### To-do item
Word for word, restate the lines from the start of the data below through the line containing "NE-217, owner: none -> Keith".

Difference listings
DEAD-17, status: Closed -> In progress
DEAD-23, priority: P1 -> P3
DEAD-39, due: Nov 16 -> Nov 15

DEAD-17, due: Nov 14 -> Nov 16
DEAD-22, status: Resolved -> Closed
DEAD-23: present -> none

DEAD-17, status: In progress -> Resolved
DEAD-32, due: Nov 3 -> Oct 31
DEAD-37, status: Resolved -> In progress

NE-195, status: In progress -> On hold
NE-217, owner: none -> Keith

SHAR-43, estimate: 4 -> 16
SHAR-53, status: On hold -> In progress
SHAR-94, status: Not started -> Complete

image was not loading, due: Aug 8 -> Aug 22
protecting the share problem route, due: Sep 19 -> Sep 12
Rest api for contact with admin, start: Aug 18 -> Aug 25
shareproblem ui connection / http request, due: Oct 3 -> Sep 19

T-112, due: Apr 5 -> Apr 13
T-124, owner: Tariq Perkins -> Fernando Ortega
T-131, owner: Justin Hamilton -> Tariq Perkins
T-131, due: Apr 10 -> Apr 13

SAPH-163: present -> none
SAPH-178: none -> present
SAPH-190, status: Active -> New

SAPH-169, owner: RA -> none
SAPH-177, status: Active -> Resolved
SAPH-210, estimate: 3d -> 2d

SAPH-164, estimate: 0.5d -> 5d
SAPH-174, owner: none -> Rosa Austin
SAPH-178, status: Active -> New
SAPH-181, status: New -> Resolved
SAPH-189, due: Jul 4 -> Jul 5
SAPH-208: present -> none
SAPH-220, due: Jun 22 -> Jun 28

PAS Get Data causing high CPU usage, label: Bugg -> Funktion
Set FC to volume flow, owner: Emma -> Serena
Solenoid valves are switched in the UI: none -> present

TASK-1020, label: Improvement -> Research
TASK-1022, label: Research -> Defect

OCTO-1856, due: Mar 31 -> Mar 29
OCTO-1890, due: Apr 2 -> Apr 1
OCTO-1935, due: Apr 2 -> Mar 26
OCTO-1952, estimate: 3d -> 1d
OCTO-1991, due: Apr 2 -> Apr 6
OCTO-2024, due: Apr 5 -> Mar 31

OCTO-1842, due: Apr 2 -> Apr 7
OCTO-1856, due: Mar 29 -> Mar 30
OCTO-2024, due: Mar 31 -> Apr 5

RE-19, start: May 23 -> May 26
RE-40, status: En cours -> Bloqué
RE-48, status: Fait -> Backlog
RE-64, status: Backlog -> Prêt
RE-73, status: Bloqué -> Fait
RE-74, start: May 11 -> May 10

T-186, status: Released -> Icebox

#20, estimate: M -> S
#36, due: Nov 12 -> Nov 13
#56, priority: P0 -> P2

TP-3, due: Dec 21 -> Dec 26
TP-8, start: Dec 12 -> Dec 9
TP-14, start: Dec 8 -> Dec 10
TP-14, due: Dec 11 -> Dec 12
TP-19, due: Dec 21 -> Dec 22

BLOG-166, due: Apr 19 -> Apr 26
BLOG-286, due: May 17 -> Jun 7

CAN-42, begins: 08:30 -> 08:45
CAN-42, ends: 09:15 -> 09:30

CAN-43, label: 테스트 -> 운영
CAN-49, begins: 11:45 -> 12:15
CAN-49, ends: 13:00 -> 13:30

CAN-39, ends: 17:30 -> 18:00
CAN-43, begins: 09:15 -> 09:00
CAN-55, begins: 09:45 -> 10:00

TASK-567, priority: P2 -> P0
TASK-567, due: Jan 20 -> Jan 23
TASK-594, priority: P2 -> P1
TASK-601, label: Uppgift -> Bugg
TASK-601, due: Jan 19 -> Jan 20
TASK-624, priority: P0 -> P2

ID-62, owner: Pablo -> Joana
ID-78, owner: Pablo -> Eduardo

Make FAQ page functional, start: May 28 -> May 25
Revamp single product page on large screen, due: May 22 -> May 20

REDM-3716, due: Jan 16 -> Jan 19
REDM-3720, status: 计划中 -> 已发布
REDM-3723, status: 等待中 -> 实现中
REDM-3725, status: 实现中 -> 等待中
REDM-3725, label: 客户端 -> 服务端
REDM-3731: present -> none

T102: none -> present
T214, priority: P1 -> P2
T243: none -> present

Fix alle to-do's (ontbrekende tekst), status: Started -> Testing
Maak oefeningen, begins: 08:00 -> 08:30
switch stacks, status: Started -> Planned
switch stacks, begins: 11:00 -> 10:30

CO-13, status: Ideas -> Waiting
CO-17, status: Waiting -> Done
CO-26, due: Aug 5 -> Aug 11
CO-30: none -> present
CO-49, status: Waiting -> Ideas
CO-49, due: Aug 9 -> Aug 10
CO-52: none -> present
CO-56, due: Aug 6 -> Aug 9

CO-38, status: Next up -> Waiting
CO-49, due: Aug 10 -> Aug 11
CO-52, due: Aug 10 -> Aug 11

### Your response
DEAD-17, status: Closed -> In progress
DEAD-23, priority: P1 -> P3
DEAD-39, due: Nov 16 -> Nov 15

DEAD-17, due: Nov 14 -> Nov 16
DEAD-22, status: Resolved -> Closed
DEAD-23: present -> none

DEAD-17, status: In progress -> Resolved
DEAD-32, due: Nov 3 -> Oct 31
DEAD-37, status: Resolved -> In progress

NE-195, status: In progress -> On hold
NE-217, owner: none -> Keith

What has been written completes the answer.